Illumina (NASDAQ:ILMN) downright disappointed investors with its second-quarter results in July, reporting slowing revenue growth and a year-over-year decline in adjusted earnings. However, CEO Francis deSouza said at the time that this wasn't "a new normal" for the gene-sequencing leader.

The company proved deSouza right -- sort of -- when it announced its third-quarter results after the market closed on Thursday. But it was also clear that Illumina hasn't yet returned to its "old normal" of sizzling revenue growth.

DNA helix on blue background

Image source: Getty Images.

The key numbers

Illumina reported Q3 revenue of $907 million, up 6% year over year. This figure was much higher than the consensus analysts' revenue estimate of $870.8 million. 

The company announced net income in the third quarter of $234 million, or $1.58 per diluted share, based on generally accepted accounting principles (GAAP). This reflected a significant improvement from the prior-year period GAAP earnings of $199 million, or $1.33 per share.

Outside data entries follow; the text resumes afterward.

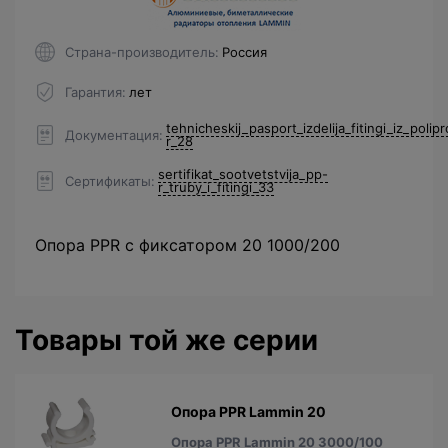
Страна-производитель
Россия
Гарантия
лет
tehnicheskij_pasport_izdelija_fitingi_iz_polip
Документация
r_28
sertifikat_sootvetstvija_pp-
Сертификаты
r_truby_i_fitingi_33
Опора PPR с фиксатором 20 1000/200
Товары той же серии
Опора PPR Lammin 20
Опора PPR Lammin 20 3000/100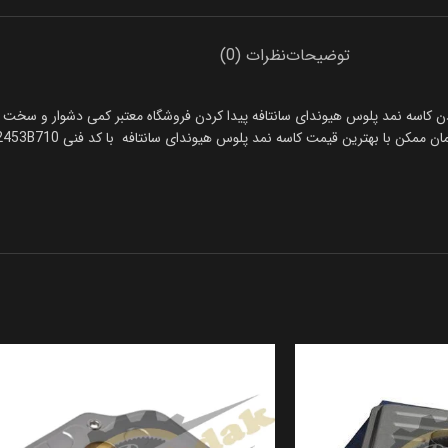
توضیحات
نظرات (0)
 کاسه نمد پلوس هیوندای سانتافه پیدا کردن فروشگاه معتبر کمی دشوار و سخت اس
قیمت کاسه نمد پلوس هیوندای سانتافه با کد فنی 452453B710 را تهیه کنید. تمامی محصولات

Illumina posted adjusted earnings of $286 million, or $1.93 per diluted share. This was a huge jump from the adjusted earnings of $227 million, or $1.52 per share, reported in the same quarter last year. It also trounced the average Wall Street analysts' earnings estimate of $1.40 per share.

The company generated operating cash flow of $267 million and free cash flow of $218 million in the third quarter. Both figures reflected declines from the prior-year period. Illumina ended Q3 with cash, cash equivalents, and short-term investments totaling $3.2 billion.

Behind those numbers

The company beat Wall Street estimates on both the top and bottom lines by a lot. Were investors excited? Not really. It was more of an indication that analysts were too pessimistic than a reason to celebrate Illumina's performance. Although Francis deSouza said that Q3 "was a solid quarter for Illumina," he added that the company's product revenue was in line with the company's own internal expectations.

The reality is that Illumina remains well off-track from being the growth stock that it once was. Probably the main culprit is the company's microarray business, with revenue falling nearly 24% year over year and 7% quarter over quarter, to $102 million. Weakness in the direct-to-consumer personal genomics business continued to weigh on the company.

Instrument sales also slipped nearly 6% from the prior-year period, to $146 million. The good news, though, was that this represented a jump of close to 10% from the second quarter.

Illumina's bottom line improved nicely, as well, thanks mainly to the company keeping a lid on spending. Operating expenses declined nearly 5% year over year, to $340 million. The company also benefited from lower income taxes in the third quarter of 2019, compared to the same quarter a year ago.

Looking ahead

Illumina maintained its full-year 2019 revenue guidance of year-over-year revenue growth of around 6%. However, the company raised its full-year earnings outlook. Illumina now projects GAAP earnings per share of between $6.55 and $6.60, up from its previous guidance of between $6.41 and $6.51. It also expects adjusted earnings per share between $6.40 and $6.45, higher than the earlier projection of non-GAAP earnings per share between $6 and $6.10.

Perhaps the biggest question now for Illumina is what will happen with its planned acquisition of Pacific Biosciences of California. The United Kingdom's Competition and Markets Authority (CMA) announced today a provisional decision that would block the deal, based on concerns that it would limit competition in the gene-sequencing market.